VREEMDE ONTMOETING 2
In het diepste der diepten van vergeten dromen,
het lijkt zo ver weg, zo lang geleden.
Komt de herinnering van een verafgelegen strand,
het heldere zand strekt zich ver uit tot aan de einder.
Daar vond ik toen mijn prinses van het zand.
Toen ik het schuim volgde, kiezelstenen onder mijn voeten,
keek ik achterom en zag ik haar, zo bevallig.
Ze kwam naar me toe en ik zag in haar ogen,
het bedrukte gevolg van duizend zuchten.
Ik noemde haar mijn prinses van het zand.
Ze staarde me aan en mijn gedachten waren in verbijstering,
toen we verder liepen in een waas van een zomerse zee-droom.
Ze bewoog haar mond, maar er kwam geen geluid,
de boodschap die ze bracht zal nooit worden gevonden.

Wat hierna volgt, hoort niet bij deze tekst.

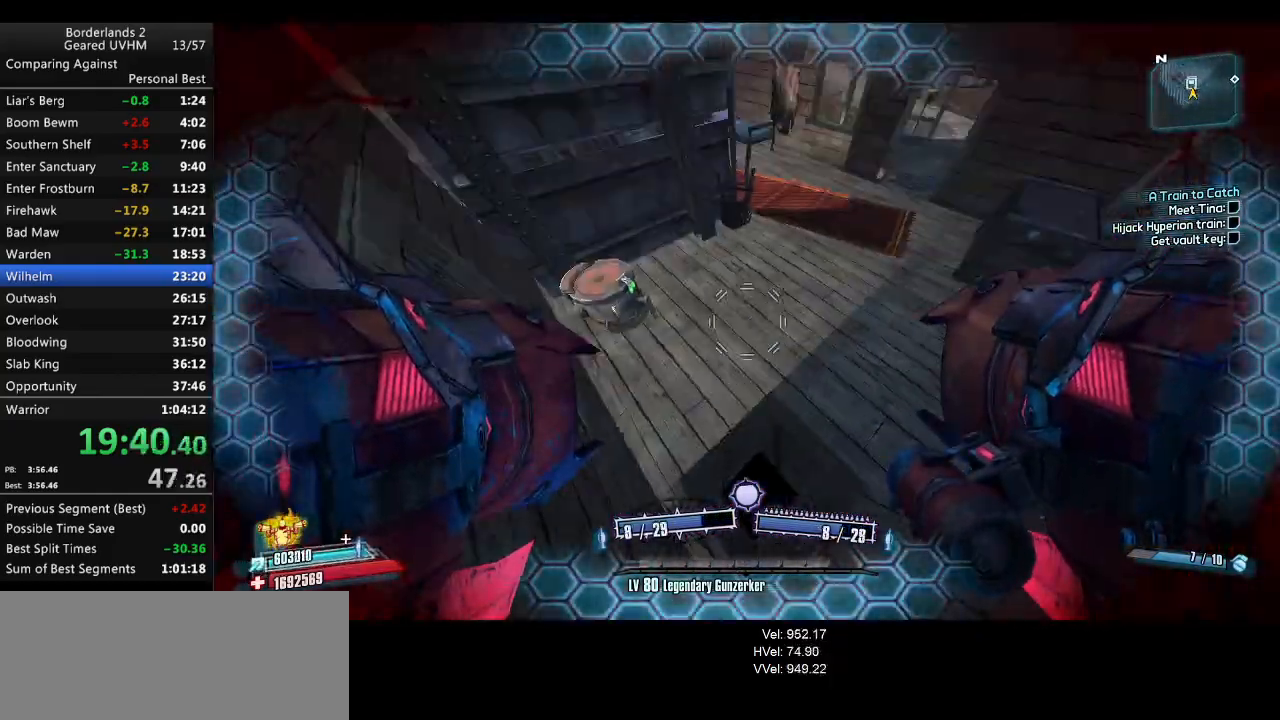
{"keys": ["a", "shift", "w"], "mouse": [], "events": [[50, "shift", "down"], [350, "a", "down"]]}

Maar ik noemde haar mijn prinses van het zand.
Een ogenblik liepen we,
met de nachtbries in ons gezicht.
Toen keek ik op, maar ze was weg.
Er was geen voetspoor van haar aanwezigheid,
waar zij heen ging of vandaan kwam, wie zal het weten,
of dat zij ooit weer terugkomt om mij nu te helpen.
Wie is zij, mijn prinses van het zand.
Soms als de zomernachten terugkeren,
ga ik terug naar de zee en volg dat zanderige spoor.
Dan kijk ik om me heen in de hoop het te vinden,
die vreemde vroege droom, zo innig beleefd.
Ik noem haar mijn prinses van het zand.